"Little Women" Academy Award Nominated Film
February 2, 2020 2 Samuel 13:23-29
Deborah Laforet Ephesians 4:22-5:2
“Little Women”
This is the third Sunday that we are exploring the movies that the Academy Awards nominated for best motion picture. Two weeks ago, I talked about Marriage Story and last week, we talked about Ford v Ferrari and how driving a car at 7000rpms can be spiritual.
This week. we will look at another nomination. a movie directed by Greta Gerwig, called Little Women. Next Sunday, Carolyn is excited to talk about Star Wars.
Let us pray. Let the words of my mouth and the meditation of my heart be acceptable to you, O God, my rock and my redeemer. (Psalm 19:14) Amen.
There are phrases that we use that many attribute to the bible, phrases like, “Pride goest before the fall,” “God works in mysterious way,” “Cleanliness is next to godliness,” and “God loves those who help themselves.” None of these can actually be found in the bible. There is one phrase though that we hear in the movie Little Women, that we can find in the bible: “Do not let the sun go down on your anger,” found in the letter to the Ephesians, chapter 4, verse 26. The phrase is used by Marmie, which is what the four March sisters call their mother.
How many of you have either read the book or seen one of the cinematic versions of “Little Women?” It’s amazing, and they touch on this fact in the movie, that such a simple book became so popular, a tale about four girls growing up in New England during the time of the civil war, and their shenanigans, their struggles, their heartaches, and their love for each other. This movie has been made for the big screen 5 times, 1918, 1933, 1949, 1994, and last year in 2019, not to mention the TV adaptations or other expressions created around this story. This most recent one is mostly from the viewpoint of Jo March, the second oldest sister, and goes back and forth between her present life in New York and her life growing up with her sisters.

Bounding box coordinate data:
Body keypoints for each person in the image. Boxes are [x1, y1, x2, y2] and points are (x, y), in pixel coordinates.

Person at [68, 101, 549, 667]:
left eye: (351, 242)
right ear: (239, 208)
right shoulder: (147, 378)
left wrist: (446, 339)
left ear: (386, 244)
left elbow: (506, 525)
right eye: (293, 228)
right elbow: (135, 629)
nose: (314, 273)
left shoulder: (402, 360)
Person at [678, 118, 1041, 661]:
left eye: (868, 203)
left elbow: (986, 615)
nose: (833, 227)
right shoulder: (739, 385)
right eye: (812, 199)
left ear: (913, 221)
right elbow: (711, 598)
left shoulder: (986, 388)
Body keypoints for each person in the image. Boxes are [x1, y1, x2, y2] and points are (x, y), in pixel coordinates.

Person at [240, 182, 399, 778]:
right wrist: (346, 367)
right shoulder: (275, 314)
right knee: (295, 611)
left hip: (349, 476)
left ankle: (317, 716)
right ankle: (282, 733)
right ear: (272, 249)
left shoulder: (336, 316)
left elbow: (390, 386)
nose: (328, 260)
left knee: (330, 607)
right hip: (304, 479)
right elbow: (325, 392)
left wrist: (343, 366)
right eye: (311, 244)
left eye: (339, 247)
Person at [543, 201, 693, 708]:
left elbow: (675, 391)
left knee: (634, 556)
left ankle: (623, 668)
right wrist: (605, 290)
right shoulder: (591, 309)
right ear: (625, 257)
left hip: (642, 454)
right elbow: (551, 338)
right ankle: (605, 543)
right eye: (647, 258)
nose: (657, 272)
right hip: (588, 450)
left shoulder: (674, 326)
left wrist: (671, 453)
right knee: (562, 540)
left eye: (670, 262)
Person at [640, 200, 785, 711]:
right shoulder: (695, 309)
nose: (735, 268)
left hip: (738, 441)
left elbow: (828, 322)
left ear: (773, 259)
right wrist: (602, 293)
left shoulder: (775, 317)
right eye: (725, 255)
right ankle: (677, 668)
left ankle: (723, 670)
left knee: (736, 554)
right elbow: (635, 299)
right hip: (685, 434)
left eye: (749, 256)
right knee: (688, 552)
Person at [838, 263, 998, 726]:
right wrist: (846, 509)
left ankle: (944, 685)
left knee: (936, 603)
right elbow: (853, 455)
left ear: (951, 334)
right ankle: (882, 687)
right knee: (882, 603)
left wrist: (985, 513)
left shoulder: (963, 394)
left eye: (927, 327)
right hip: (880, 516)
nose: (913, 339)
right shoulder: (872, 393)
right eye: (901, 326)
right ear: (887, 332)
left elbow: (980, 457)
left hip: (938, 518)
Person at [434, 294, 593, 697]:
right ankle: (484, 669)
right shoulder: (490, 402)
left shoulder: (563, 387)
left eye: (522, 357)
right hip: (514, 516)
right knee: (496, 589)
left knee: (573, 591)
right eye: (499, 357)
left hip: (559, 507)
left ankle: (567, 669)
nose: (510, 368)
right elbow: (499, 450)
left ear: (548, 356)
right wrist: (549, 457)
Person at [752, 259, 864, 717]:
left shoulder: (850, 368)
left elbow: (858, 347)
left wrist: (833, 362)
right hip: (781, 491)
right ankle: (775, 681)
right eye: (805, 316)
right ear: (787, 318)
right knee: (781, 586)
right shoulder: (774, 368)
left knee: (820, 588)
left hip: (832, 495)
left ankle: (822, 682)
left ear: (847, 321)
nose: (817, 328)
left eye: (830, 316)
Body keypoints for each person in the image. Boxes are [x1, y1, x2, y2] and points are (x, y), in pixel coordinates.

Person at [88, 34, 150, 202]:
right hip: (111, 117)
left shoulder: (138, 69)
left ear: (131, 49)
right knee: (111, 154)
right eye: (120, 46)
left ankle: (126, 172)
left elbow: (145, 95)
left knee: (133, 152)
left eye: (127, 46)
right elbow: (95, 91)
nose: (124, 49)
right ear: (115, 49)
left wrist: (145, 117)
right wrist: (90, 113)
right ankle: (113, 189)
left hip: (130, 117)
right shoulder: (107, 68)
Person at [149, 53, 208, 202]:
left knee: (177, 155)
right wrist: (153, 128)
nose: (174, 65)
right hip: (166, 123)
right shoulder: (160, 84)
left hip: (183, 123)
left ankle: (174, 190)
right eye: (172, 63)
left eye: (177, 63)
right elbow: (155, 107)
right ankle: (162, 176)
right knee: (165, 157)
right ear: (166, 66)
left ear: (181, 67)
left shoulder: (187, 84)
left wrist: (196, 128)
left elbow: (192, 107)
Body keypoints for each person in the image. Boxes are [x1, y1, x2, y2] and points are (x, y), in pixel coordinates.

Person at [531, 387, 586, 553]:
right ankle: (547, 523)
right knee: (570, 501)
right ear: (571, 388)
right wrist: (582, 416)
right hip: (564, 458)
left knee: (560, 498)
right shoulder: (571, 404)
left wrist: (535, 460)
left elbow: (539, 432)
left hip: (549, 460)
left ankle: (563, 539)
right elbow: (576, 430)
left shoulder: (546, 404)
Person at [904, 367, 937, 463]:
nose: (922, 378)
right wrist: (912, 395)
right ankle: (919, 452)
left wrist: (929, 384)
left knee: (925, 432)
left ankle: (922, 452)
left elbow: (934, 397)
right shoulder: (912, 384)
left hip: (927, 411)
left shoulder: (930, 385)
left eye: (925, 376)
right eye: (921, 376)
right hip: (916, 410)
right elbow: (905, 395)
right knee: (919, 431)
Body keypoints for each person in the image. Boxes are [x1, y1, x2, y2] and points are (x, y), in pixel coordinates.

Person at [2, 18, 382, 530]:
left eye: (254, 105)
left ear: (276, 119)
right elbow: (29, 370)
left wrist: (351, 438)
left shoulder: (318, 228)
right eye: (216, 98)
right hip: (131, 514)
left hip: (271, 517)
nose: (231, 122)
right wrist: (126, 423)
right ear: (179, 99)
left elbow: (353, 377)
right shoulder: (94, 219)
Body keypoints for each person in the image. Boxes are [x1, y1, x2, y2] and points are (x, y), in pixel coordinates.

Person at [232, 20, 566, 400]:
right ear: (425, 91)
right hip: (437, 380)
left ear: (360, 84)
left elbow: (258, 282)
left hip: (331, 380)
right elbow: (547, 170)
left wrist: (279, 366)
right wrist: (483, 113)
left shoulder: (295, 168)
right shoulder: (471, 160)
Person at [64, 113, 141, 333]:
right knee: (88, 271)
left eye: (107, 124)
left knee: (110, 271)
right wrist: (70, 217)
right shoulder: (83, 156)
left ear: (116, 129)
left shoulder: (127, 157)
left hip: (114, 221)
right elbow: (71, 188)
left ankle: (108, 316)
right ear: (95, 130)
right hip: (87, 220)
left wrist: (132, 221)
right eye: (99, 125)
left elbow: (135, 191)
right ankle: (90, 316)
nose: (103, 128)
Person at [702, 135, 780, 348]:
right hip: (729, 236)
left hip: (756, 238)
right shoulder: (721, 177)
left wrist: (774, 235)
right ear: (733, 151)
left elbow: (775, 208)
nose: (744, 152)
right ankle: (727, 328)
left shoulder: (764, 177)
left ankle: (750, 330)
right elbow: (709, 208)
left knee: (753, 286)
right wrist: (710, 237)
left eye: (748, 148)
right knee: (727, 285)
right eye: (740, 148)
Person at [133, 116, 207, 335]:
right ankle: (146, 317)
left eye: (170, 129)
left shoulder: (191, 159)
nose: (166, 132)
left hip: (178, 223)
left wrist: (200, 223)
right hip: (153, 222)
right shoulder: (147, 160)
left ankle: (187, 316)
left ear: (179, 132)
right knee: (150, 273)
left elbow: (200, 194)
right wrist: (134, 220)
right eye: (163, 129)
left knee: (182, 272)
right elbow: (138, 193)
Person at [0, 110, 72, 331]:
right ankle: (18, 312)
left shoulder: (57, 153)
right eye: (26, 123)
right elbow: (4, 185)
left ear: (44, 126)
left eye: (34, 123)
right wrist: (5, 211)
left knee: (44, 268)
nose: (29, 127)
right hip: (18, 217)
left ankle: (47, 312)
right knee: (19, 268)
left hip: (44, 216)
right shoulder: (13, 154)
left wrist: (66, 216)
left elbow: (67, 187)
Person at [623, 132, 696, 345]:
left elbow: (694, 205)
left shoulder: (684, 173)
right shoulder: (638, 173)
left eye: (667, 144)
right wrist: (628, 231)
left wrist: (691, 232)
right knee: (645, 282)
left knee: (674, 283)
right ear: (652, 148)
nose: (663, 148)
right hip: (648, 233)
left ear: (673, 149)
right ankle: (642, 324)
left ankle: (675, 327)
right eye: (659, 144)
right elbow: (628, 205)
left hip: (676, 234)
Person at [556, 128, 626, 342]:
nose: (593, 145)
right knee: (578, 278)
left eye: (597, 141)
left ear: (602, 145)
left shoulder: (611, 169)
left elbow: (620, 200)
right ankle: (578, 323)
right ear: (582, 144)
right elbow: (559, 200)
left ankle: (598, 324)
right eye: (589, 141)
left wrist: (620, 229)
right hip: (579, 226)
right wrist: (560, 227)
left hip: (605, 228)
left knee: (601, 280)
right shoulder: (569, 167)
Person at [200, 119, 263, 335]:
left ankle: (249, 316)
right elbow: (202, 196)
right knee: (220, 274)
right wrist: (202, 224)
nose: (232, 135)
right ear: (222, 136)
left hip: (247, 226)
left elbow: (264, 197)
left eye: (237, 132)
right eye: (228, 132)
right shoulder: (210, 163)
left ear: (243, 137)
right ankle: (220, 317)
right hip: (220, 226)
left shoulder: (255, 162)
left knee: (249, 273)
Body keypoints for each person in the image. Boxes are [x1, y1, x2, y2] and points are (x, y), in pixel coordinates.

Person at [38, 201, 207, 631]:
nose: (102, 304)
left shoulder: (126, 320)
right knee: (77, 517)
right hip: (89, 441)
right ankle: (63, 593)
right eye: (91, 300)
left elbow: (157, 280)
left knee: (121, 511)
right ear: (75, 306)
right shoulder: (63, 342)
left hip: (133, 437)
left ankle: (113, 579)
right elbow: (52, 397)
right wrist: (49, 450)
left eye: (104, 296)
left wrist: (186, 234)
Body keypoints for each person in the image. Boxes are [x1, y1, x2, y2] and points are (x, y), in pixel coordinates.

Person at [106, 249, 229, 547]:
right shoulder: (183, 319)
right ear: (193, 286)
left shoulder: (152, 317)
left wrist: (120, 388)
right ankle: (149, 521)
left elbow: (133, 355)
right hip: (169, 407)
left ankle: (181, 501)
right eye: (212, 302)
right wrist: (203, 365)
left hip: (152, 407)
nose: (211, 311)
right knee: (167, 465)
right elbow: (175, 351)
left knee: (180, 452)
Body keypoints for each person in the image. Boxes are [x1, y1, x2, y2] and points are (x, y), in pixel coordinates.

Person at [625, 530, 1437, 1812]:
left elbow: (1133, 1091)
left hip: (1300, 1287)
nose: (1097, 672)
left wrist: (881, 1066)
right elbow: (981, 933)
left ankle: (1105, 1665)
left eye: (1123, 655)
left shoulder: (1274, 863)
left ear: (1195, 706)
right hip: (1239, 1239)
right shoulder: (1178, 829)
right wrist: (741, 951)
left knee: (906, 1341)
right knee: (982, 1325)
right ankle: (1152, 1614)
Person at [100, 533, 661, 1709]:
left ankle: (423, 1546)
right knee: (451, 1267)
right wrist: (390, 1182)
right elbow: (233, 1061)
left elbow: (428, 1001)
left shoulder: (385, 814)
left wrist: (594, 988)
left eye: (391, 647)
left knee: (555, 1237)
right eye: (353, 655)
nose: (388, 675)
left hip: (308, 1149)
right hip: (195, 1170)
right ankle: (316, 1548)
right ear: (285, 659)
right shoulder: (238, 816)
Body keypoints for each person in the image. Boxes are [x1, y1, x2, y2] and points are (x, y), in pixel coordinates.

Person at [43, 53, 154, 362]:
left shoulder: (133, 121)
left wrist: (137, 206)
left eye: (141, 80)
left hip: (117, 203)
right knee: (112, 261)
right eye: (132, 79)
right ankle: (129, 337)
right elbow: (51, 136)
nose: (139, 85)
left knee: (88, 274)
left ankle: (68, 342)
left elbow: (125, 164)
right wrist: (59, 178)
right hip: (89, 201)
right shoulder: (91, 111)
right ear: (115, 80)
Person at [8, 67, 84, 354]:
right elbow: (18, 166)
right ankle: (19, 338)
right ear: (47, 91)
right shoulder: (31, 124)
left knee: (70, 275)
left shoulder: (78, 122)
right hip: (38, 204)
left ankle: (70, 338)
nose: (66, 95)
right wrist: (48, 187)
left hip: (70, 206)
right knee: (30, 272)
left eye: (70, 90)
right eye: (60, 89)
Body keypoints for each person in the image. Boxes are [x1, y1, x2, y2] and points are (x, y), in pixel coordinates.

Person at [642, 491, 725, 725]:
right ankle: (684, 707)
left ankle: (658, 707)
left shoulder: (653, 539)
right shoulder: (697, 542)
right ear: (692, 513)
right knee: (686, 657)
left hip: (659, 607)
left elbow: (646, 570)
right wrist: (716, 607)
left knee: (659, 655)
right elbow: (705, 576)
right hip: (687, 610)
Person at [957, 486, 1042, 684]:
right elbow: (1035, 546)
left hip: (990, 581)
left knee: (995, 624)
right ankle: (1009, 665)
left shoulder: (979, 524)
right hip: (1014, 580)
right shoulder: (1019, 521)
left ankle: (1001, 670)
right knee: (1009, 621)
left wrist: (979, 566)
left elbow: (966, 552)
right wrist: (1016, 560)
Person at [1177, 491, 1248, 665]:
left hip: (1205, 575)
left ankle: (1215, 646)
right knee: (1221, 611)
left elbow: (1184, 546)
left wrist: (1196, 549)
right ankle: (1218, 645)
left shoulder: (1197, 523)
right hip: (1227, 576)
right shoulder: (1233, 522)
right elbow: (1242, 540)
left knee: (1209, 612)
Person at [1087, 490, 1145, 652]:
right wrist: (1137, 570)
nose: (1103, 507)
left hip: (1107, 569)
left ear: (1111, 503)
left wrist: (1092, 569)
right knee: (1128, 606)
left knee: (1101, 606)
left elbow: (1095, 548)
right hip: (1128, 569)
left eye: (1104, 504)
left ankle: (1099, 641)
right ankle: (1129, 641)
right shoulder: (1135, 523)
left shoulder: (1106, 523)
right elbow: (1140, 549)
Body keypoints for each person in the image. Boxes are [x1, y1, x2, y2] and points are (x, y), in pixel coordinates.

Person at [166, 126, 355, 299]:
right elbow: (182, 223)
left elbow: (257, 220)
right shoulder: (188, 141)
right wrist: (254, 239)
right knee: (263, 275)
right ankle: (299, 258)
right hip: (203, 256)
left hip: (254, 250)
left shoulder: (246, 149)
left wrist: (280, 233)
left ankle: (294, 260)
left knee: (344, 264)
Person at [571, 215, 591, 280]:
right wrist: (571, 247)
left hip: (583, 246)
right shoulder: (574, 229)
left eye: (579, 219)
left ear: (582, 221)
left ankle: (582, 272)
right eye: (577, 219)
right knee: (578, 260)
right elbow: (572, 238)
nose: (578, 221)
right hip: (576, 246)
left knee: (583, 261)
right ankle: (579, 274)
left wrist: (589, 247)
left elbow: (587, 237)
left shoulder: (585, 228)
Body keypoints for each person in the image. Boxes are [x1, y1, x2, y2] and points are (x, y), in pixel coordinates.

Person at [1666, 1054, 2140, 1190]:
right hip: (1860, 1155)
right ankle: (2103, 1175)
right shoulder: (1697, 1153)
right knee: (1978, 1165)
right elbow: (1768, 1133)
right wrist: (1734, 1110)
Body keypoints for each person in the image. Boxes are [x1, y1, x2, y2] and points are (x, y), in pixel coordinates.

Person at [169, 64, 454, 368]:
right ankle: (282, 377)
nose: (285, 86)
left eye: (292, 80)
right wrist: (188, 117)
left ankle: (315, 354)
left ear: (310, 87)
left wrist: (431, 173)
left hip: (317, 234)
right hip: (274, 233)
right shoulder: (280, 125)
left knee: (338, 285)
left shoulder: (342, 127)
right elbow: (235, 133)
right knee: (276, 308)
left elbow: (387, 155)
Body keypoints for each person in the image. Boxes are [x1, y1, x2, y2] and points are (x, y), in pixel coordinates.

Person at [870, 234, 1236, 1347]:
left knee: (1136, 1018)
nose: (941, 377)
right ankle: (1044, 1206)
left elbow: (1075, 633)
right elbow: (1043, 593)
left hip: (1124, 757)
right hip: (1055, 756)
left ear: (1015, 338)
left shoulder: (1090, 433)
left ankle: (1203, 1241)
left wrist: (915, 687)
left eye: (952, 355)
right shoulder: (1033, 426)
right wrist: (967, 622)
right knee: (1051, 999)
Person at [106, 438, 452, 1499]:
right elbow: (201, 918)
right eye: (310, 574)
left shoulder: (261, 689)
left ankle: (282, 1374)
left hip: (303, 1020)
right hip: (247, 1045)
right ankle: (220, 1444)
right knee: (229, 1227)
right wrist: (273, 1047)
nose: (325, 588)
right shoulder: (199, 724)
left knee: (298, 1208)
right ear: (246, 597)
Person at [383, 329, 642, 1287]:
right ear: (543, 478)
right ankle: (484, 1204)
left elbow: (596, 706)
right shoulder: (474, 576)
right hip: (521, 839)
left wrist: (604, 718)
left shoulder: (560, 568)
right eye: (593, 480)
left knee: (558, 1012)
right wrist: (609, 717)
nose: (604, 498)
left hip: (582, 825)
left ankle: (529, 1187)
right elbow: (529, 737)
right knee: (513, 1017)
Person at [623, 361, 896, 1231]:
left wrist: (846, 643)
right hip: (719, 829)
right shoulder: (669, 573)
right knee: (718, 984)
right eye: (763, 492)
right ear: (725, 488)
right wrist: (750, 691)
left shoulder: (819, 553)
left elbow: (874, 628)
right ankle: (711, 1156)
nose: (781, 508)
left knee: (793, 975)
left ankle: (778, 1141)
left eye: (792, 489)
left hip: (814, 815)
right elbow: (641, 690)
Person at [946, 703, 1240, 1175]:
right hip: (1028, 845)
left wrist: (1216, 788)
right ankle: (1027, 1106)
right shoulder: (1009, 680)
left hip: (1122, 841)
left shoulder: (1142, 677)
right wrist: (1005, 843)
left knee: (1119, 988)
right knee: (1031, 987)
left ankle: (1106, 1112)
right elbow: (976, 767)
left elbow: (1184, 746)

→ **What is being asked**
Extract the full sermon on "Little Women" from above, reproducing every line without alteration.

→ **Written response**
"Little Women" Academy Award Nominated Film
February 2, 2020 2 Samuel 13:23-29
Deborah Laforet Ephesians 4:22-5:2
“Little Women”
This is the third Sunday that we are exploring the movies that the Academy Awards nominated for best motion picture. Two weeks ago, I talked about Marriage Story and last week, we talked about Ford v Ferrari and how driving a car at 7000rpms can be spiritual.
This week. we will look at another nomination. a movie directed by Greta Gerwig, called Little Women. Next Sunday, Carolyn is excited to talk about Star Wars.
Let us pray. Let the words of my mouth and the meditation of my heart be acceptable to you, O God, my rock and my redeemer. (Psalm 19:14) Amen.
There are phrases that we use that many attribute to the bible, phrases like, “Pride goest before the fall,” “God works in mysterious way,” “Cleanliness is next to godliness,” and “God loves those who help themselves.” None of these can actually be found in the bible. There is one phrase though that we hear in the movie Little Women, that we can find in the bible: “Do not let the sun go down on your anger,” found in the letter to the Ephesians, chapter 4, verse 26. The phrase is used by Marmie, which is what the four March sisters call their mother.
How many of you have either read the book or seen one of the cinematic versions of “Little Women?” It’s amazing, and they touch on this fact in the movie, that such a simple book became so popular, a tale about four girls growing up in New England during the time of the civil war, and their shenanigans, their struggles, their heartaches, and their love for each other. This movie has been made for the big screen 5 times, 1918, 1933, 1949, 1994, and last year in 2019, not to mention the TV adaptations or other expressions created around this story. This most recent one is mostly from the viewpoint of Jo March, the second oldest sister, and goes back and forth between her present life in New York and her life growing up with her sisters.